Earlier this month, a person using the alias "muslix64" claimed to have circumvented the content protection system used in High Definition DVD (HD-DVD). That system, called Advanced Access Content System (AACS), is designed to prevent duplication and unauthorized playback of AACS-protected disks. Now muslix64 says he's cracked Blu-Ray security, which also uses AACS.
AACS works by encrypting the digital content; encryption keys are then used to decrypt the data. The keys are embedded into the media players and the media. Media players use their key to access the key stored on the media. Then the media's key is used by the player to decrypt the digital content for playback.
The apparent weakness in AACS is that if the keys can be accessed, then the content can be manipulated in ways that the publishers might not want to occur. That weakness is exactly what muslix64 targeted to bypass AACS protection.

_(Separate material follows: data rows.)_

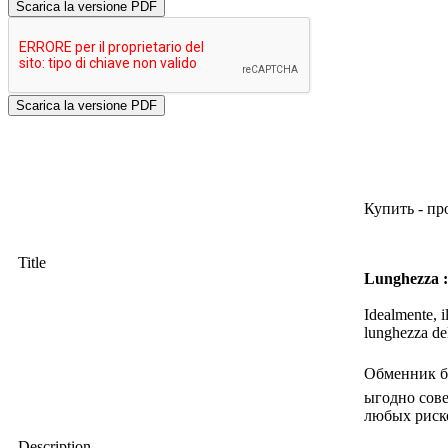
Scarica la versione PDF
Купить - п
Title
Lunghezza :
Idealmente, i
lunghezza del
Обменник б
ыгодно сове
любых риско
Description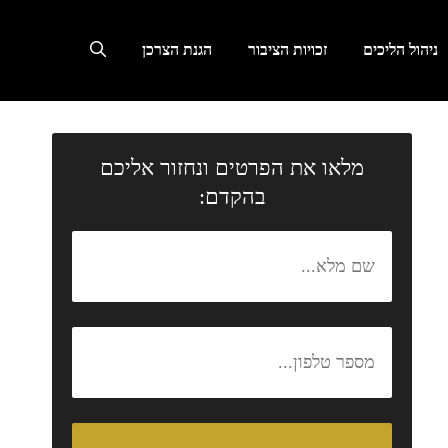
ניהול הליכים
זכויות הציבור
הגנת הצרכן
מלאו את הפרטים ונחזור אליכם
בהקדם: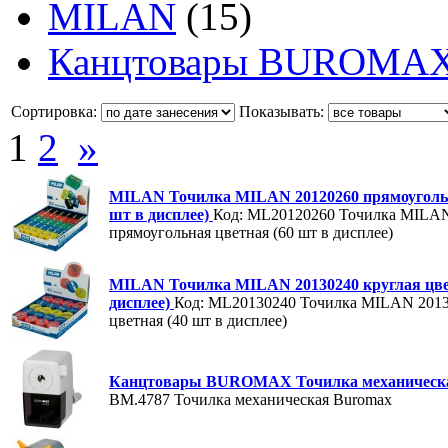
MILAN
(15)
Канцтовары BUROMA
Сортировка:
Показывать:
1
2
»
MILAN Точилка MILAN 20120260 прямоугольн
шт в дисплее)
Код: ML20120260
Точилка MILAN
прямоугольная цветная (60 шт в дисплее)
MILAN Точилка MILAN 20130240 круглая цве
дисплее)
Код: ML20130240
Точилка MILAN 2013
цветная (40 шт в дисплее)
Канцтовары BUROMAX Точилка механическ
BM.4787
Точилка механическая Buromax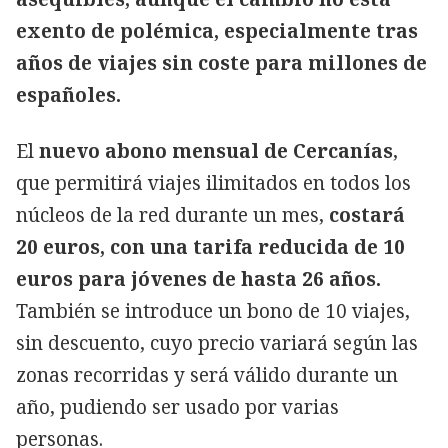
exento de polémica, especialmente tras
años de viajes sin coste para millones de
españoles.
El
nuevo abono mensual de Cercanías
,
que permitirá viajes ilimitados en todos los
núcleos de la red durante un mes,
costará
20 euros, con una tarifa reducida de 10
euros para jóvenes de hasta 26 años.
También se introduce un bono de 10 viajes,
sin descuento, cuyo precio variará según las
zonas recorridas y será válido durante un
año, pudiendo ser usado por varias
personas.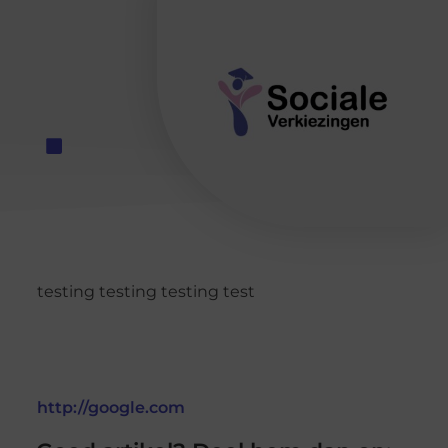
testing testing testing test
http://google.com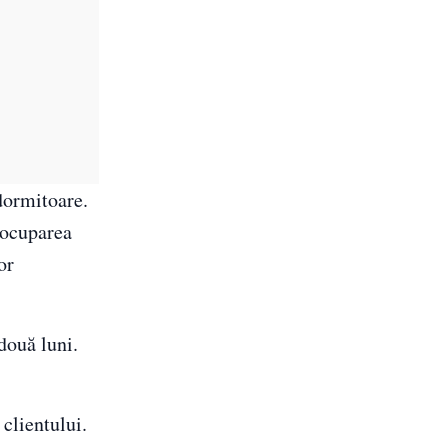
 dormitoare.
d ocuparea
or
două luni.
 clientului.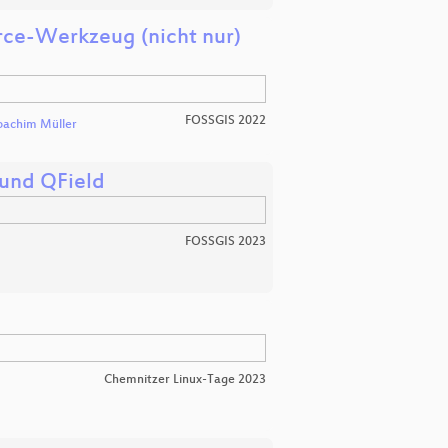
rce-Werkzeug (nicht nur)
FOSSGIS 2022
oachim Müller
 und QField
FOSSGIS 2023
Chemnitzer Linux-Tage 2023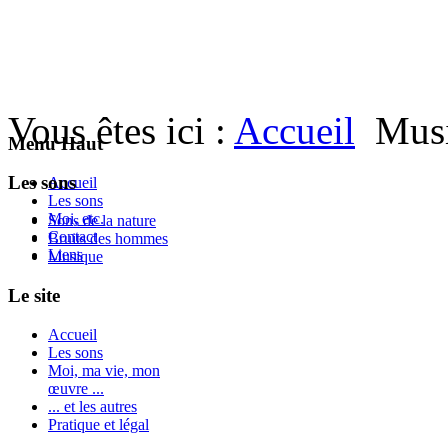
Vous êtes ici :
Accueil
Mus
Menu Haut
Les sons
Accueil
Les sons
Moi, etc.
Sons de la nature
Contact
Bruits des hommes
Liens
Musique
Le site
Accueil
Les sons
Moi, ma vie, mon
œuvre ...
... et les autres
Pratique et légal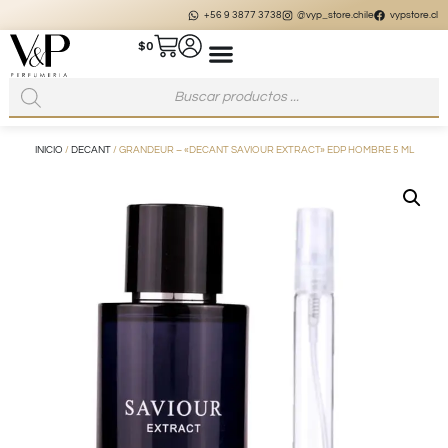
+56 9 3877 3738
@vyp_store.chile
vypstore.cl
$
0
INICIO
/
DECANT
/ GRANDEUR – «DECANT SAVIOUR EXTRACT» EDP HOMBRE 5 ML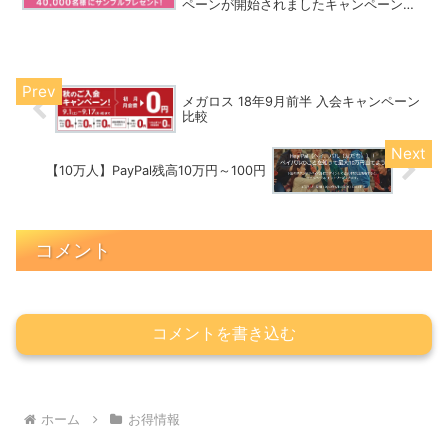
ペーンが開始されましたキャンペーン期
間：10/31迄
メガロス 18年9月前半 入会キャンペーン
比較
【10万人】PayPal残高10万円～100円
コメント
コメントを書き込む
ホーム
お得情報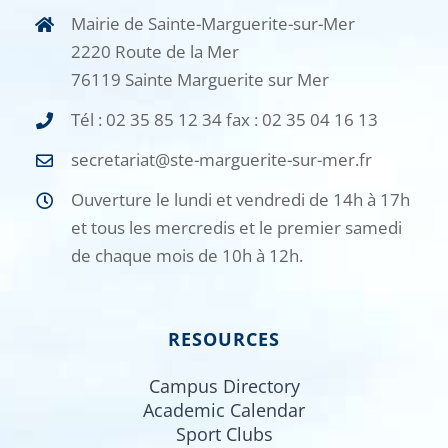
Mairie de Sainte-Marguerite-sur-Mer
2220 Route de la Mer
76119 Sainte Marguerite sur Mer
Tél : 02 35 85 12 34 fax : 02 35 04 16 13
secretariat@ste-marguerite-sur-mer.fr
Ouverture le lundi et vendredi de 14h à 17h
et tous les mercredis et le premier samedi
de chaque mois de 10h à 12h.
RESOURCES
Campus Directory
Academic Calendar
Sport Clubs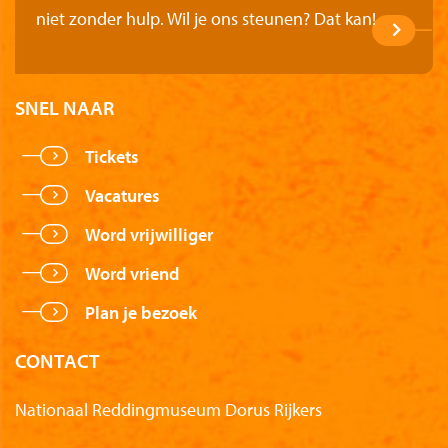
niet zonder hulp. Wil je ons steunen? Dat kan!
SNEL NAAR
Tickets
Vacatures
Word vrijwilliger
Word vriend
Plan je bezoek
CONTACT
Nationaal Reddingmuseum Dorus Rijkers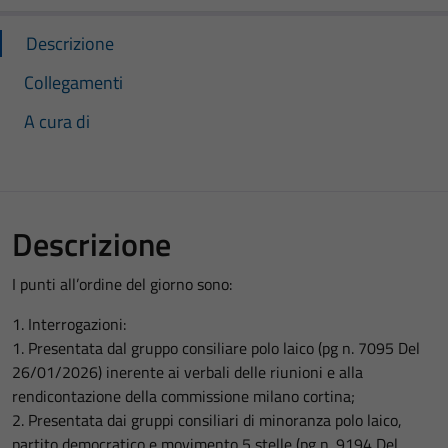
Descrizione
Collegamenti
A cura di
Descrizione
I punti all’ordine del giorno sono:
1. Interrogazioni:
1. Presentata dal gruppo consiliare polo laico (pg n. 7095 Del
26/01/2026) inerente ai verbali delle riunioni e alla
rendicontazione della commissione milano cortina;
2. Presentata dai gruppi consiliari di minoranza polo laico,
partito democratico e movimento 5 stelle (pg n. 9194 Del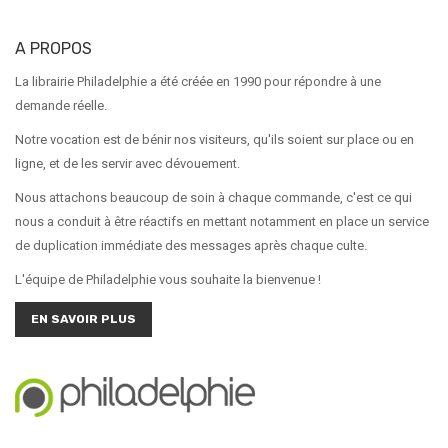
A PROPOS
La librairie Philadelphie a été créée en 1990 pour répondre à une
demande réelle.
Notre vocation est de bénir nos visiteurs, qu'ils soient sur place ou en
ligne, et de les servir avec dévouement.
Nous attachons beaucoup de soin à chaque commande, c'est ce qui
nous a conduit à être réactifs en mettant notamment en place un service
de duplication immédiate des messages après chaque culte.
L'équipe de Philadelphie vous souhaite la bienvenue !
EN SAVOIR PLUS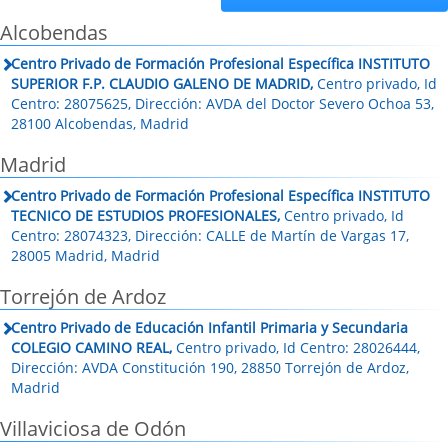
Alcobendas
Centro Privado de Formación Profesional Específica INSTITUTO
SUPERIOR F.P. CLAUDIO GALENO DE MADRID,
Centro privado, Id
Centro: 28075625, Dirección: AVDA del Doctor Severo Ochoa 53,
28100 Alcobendas, Madrid
Madrid
Centro Privado de Formación Profesional Específica INSTITUTO
TECNICO DE ESTUDIOS PROFESIONALES,
Centro privado, Id
Centro: 28074323, Dirección: CALLE de Martín de Vargas 17,
28005 Madrid, Madrid
Torrejón de Ardoz
Centro Privado de Educación Infantil Primaria y Secundaria
COLEGIO CAMINO REAL,
Centro privado, Id Centro: 28026444,
Dirección: AVDA Constitución 190, 28850 Torrejón de Ardoz,
Madrid
Villaviciosa de Odón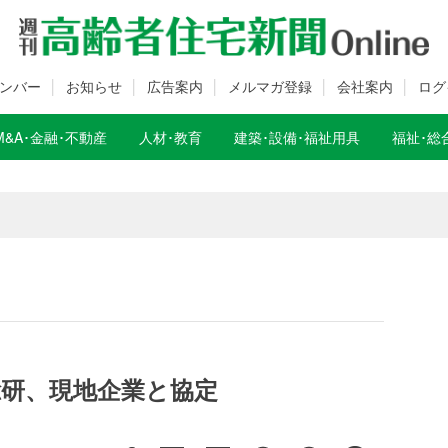
ンバー
お知らせ
広告案内
メルマガ登録
会社案内
ログ
M&A･金融･不動産
人材･教育
建築･設備･福祉用具
福祉･総
数変更のお知らせ
数変更のお知らせ
総研、現地企業と協定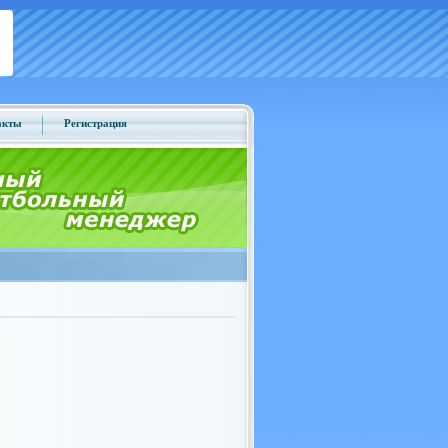
акты
Регистрация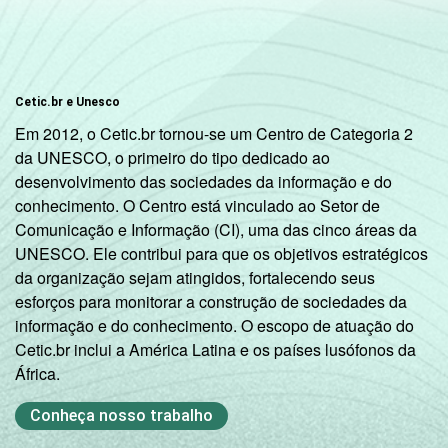
Cetic.br e Unesco
Em 2012, o Cetic.br tornou-se um Centro de Categoria 2
da UNESCO, o primeiro do tipo dedicado ao
desenvolvimento das sociedades da informação e do
conhecimento. O Centro está vinculado ao Setor de
Comunicação e Informação (CI), uma das cinco áreas da
UNESCO. Ele contribui para que os objetivos estratégicos
da organização sejam atingidos, fortalecendo seus
esforços para monitorar a construção de sociedades da
informação e do conhecimento. O escopo de atuação do
Cetic.br inclui a América Latina e os países lusófonos da
África.
Conheça nosso trabalho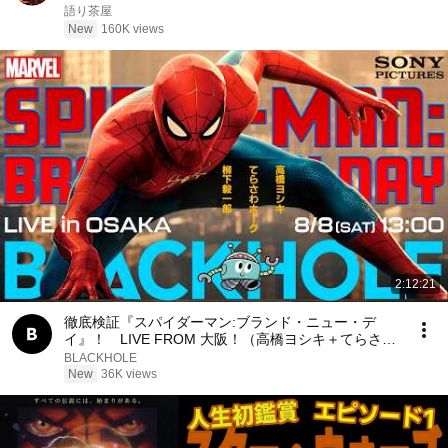
笑した。しかし5分後、その場は静まり返った。#動
語り茶屋
エピソード#老後の物語 #家族の物語
New
160K views
2:12:21
徹底検証『スパイダーマン:ブランド・ニュー・デ
イ』！ LIVE FROM 大阪！（高橋ヨシキ＋てらさわ
ホーク＋柳下毅一郎） #blackholetv
BLACKHOLE
New
36K views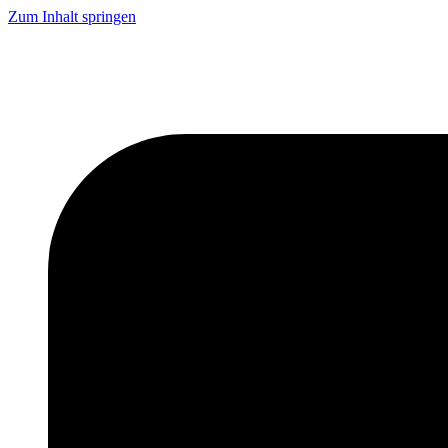
Zum Inhalt springen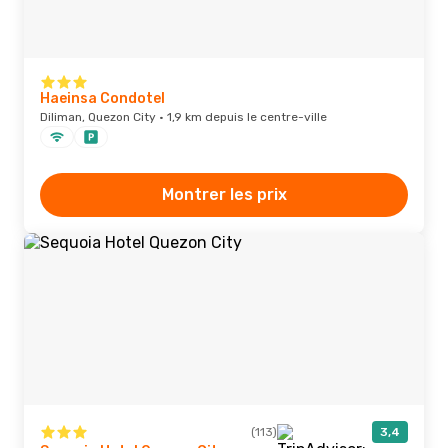
Haeinsa Condotel
Diliman, Quezon City · 1,9 km depuis le centre-ville
Montrer les prix
(113)
3,4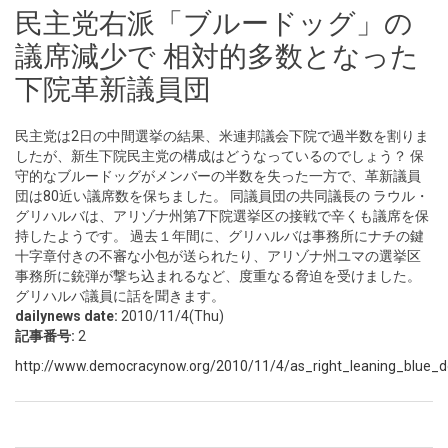
民主党右派「ブルードッグ」の
議席減少で 相対的多数となった
下院革新議員団
民主党は2日の中間選挙の結果、米連邦議会下院で過半数を割りま
したが、新生下院民主党の構成はどうなっているのでしょう？ 保
守的なブルードッグがメンバーの半数を失った一方で、革新議員
団は80近い議席数を保ちました。 同議員団の共同議長の ラウル・
グリハルバは、アリゾナ州第7下院選挙区の接戦で辛くも議席を保
持したようです。 過去１年間に、グリハルバは事務所にナチの鍵
十字章付きの不審な小包が送られたり、アリゾナ州ユマの選挙区
事務所に銃弾が撃ち込まれるなど、度重なる脅迫を受けました。
グリハルバ議員に話を聞きます。
dailynews date:
2010/11/4(Thu)
記事番号:
2
http://www.democracynow.org/2010/11/4/as_right_leaning_blue_d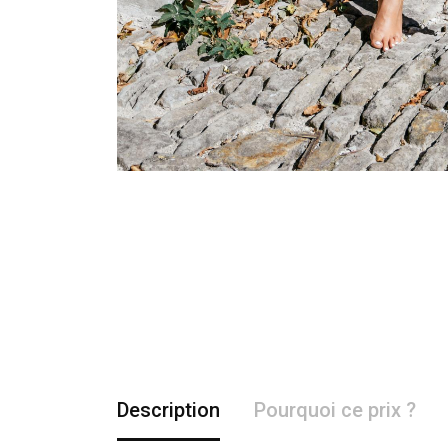
Description
Pourquoi ce prix ?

In response to muslix64's claims, AACS makers said that the fault resides with licensees of the technology. "This development is limited to the compromise of specific implementations, and does not represent an attack on the AACS system itself, nor is it exclusive to any particular format. Instead it illustrates the need for all AACS licensees to follow the Compliance and Robustness Rules set forth in the AACS license agreements to help ensure that product implementations are not compromised," said a spokesperson.
The Web site, Freedom to Tinker, discusses how AACS works in considerable detail and also discusses how people are using the code released by muslix64 to extract and publish encryption keys.